Re: [Haskell-cafe] fptools in darcs now available

29 Apr 2005

      On Fri, Apr 29, 2005 at 10:39:13AM +0100, Simon Marlow wrote:
...
On 28 April 2005 16:02, John Goerzen wrote:
...
Yes, but they'll all be hardlinked together, so no matter how many
copies you get, the old history is only stored on disk once.
If I do 'darcs get' to get a bunch of different repositories from
cvs.haskell.org to my local filesystem, they won't all end up
hard-linked together, surely?
Not automatically in that case, no.  But you could use darcs optimize
--relink to restore them to linked status.  Or better yet:

1) Check out the most recent common ancestor
2) darcs get it n times across the local filesystem (resulting in a
bunch of hardlinked patches)
3) darcs pull the appropriate repo that you want in each one of them
...
...
I know it's not ideal, but trying to manually convert each part of the
CVS repo, one at a time, is far, far less ideal.  Not something I care
to attempt, anyway :-)
I don't understand why converting each part of the repo separately is so
hard?  (but I've never used the tools - I'm just curious about why it's
so difficult).
These are the main issues.

1) Logical projects have changed names/paths within the repo.  
   To properly preserve the full history of each individual project will
   require research and manual intervention to get right.

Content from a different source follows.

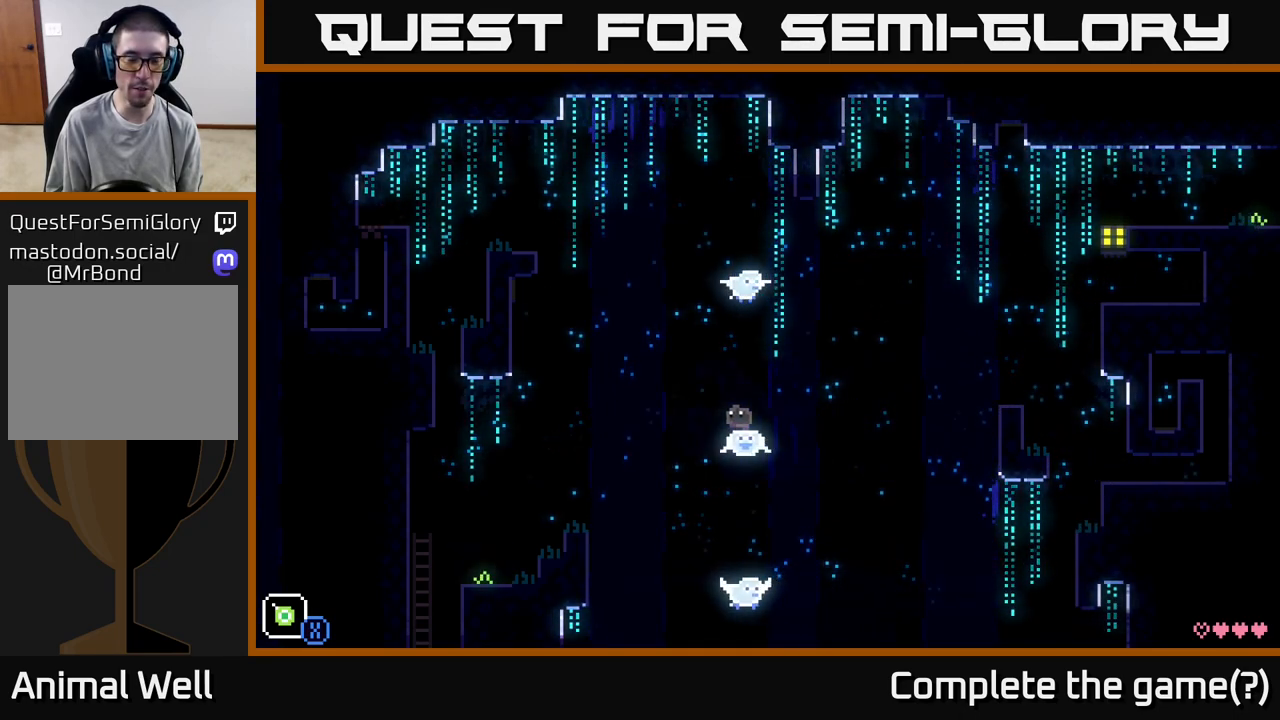
{"buttons": [], "left_stick": "left", "right_stick": "center", "events": []}
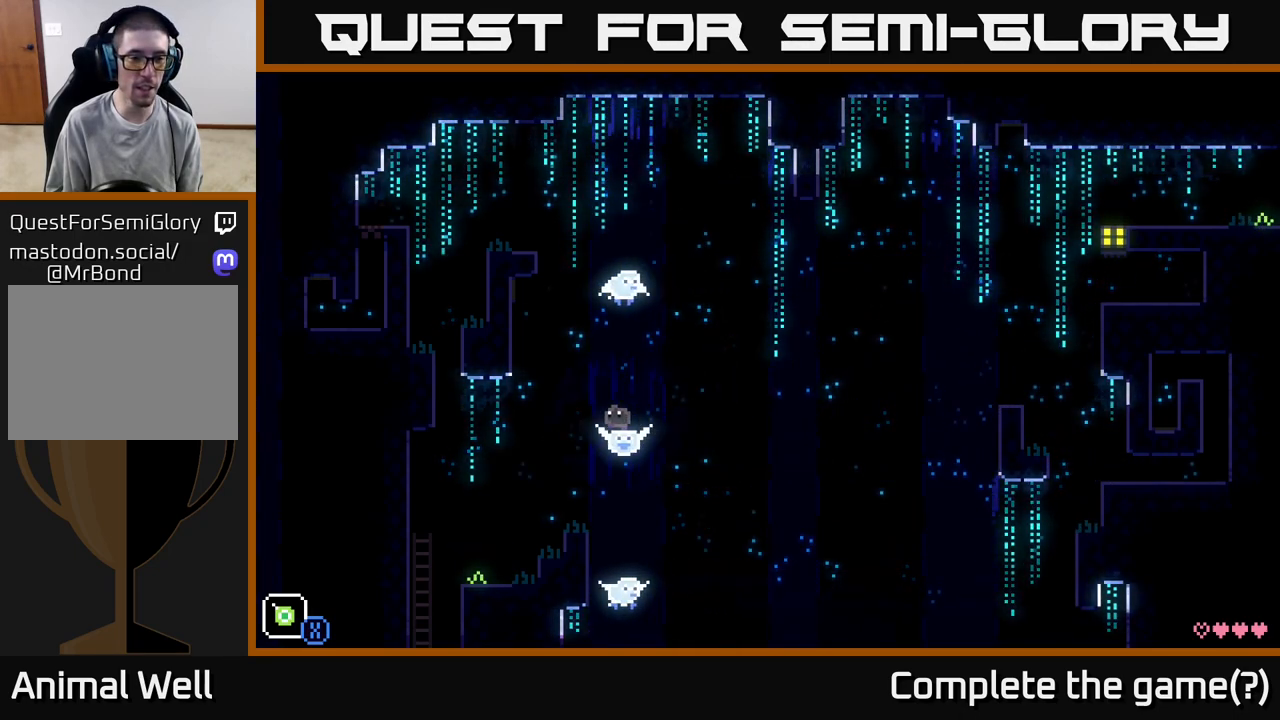
{"buttons": [], "left_stick": "left", "right_stick": "center", "events": []}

   For instance, the directory currently known as greencard used to be
   known as green-card.  If I blindly convert only the greencard
   directory, the history in green-card will be forever lost to the
   darcs repo.  Tracking all the history and spending the time to do
   this right could be very time-consuming.

   If we don't care about the full history, it becomes easier.

2) Bidirectional mirroring with CVS.  It's a complex enough thing to set
   up to begin with, and it may not be practical to do a bidirectional
   mirror of only part of a CVS repo.  (I don't know yet.)

Here's another thought: perhaps having fptools in darcs doesn't require
all the CVS history; maybe we just start with a big import, have a very
specific cut-over date, and keep the CVS repo around in read-only mode
after that if there's a need to find older history.  That would make it
pretty easy to split up into separate darcs repos.
...
But what worries me is: if I just want to check out e.g. Haddock, I have
to get the entire fptools repo (350M+, wasn't it?).  I can build a
source distribution with just the bits I want, but I can't get a darcs
tree with anything but the whole lot.
True.  But OTOH, they will only need to download about 18MB of data.
(14MB for the latest checkpoint, plus about another 4MB for the
inventory file + more recent patches.)  This expands to roughly 304MB
on-disk, since darcs by default create two copies of the checked-out
files (a pristine tree and the working tree).

By way of comparison, the Linux kernel source comes as a 35MB tar.bz2
and, when built, consumes a little more space.

So I don't consider it to be really out of line with what people would
expect to do to participate with a major project these days.

Of course, downloading a 50K checkpoint plus 10K of extra data for a
small project like happy would be faster.

But I'd say that the more long-term question isn't technical but
organizational: how do we think fptools development will shake out in
the next few years?  Will we still see a lot of cross-project commits?
Or will we see fragmentation, where invidual projects get adopted by
different people?

Also, I think it's easier to split a darcs repo than it is to join them.
...
So, here's two potential solutions:
1. Make it possible to 'darcs get' just part of a tree.  Patches
     that don't touch any files in the "live" parts of the tree
     are discarded.  (I don't know if this is possible, or how
     difficult it is).
That's an interesting question.  It's not a darcs feature now, but I
also don't know how hard it is.
...
2. Create separate repositories for GHC, Happy, Haddock etc., and
     duplicate the shared fptools structure in each project.  Each
     time we modify something in the shared part of the tree, we
     pull the patch into the other trees.  (is it possible to
     cherry-pick from a tree that doesn't have a common ancestor?
     If not, can we make the repositories appear to have common
     ancestry?).
No, you can't cherry-pick if there's no common ancestor, but you can
make this appear to have a common ancestor.  The idea is basically to
start each one from a repo that has only the common parts, in their own
directory, and then merge in the relevant patches to make each unique
project.  I do that with my sgml-common system, which is a set of
scripts and support for building documentation and manpages from DocBook
SGML sources.  I use it in several of my projects and it works well.

-- John